Task objective
Copy all of the data below word for word, but leave the pictures out of your answer.

[Collection entries]
————————
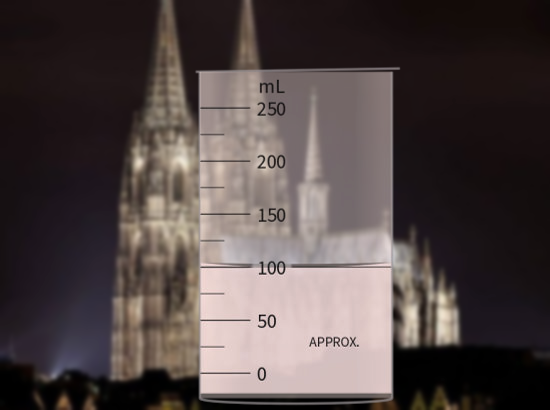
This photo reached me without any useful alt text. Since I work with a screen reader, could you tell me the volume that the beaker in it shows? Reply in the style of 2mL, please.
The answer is 100mL
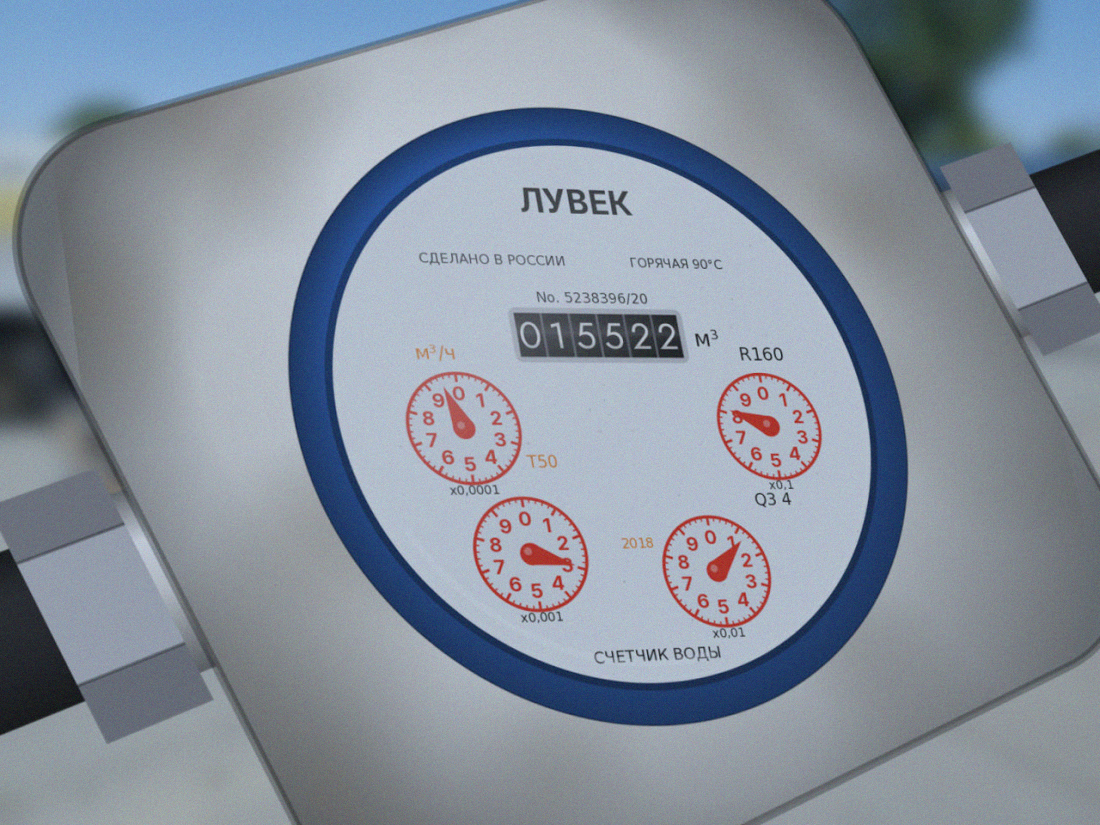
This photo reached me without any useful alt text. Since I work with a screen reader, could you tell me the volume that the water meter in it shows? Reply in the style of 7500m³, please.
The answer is 15522.8129m³
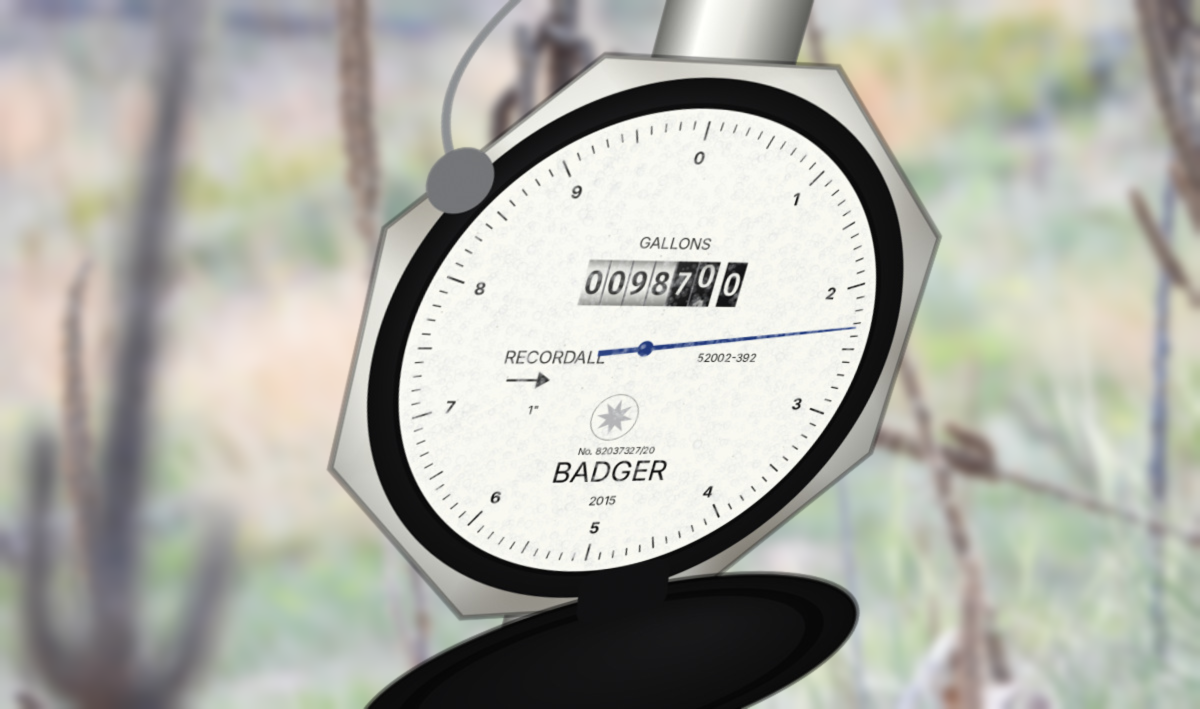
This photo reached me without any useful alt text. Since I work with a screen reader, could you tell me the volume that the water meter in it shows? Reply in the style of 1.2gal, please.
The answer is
————————
Reply
This photo reached me without any useful alt text. Since I work with a screen reader, could you tell me the volume that the beaker in it shows? Reply in the style of 2mL, please.
The answer is 100mL
This photo reached me without any useful alt text. Since I work with a screen reader, could you tell me the volume that the water meter in it shows? Reply in the style of 7500m³, please.
The answer is 15522.8129m³
This photo reached me without any useful alt text. Since I work with a screen reader, could you tell me the volume that the water meter in it shows? Reply in the style of 1.2gal, please.
The answer is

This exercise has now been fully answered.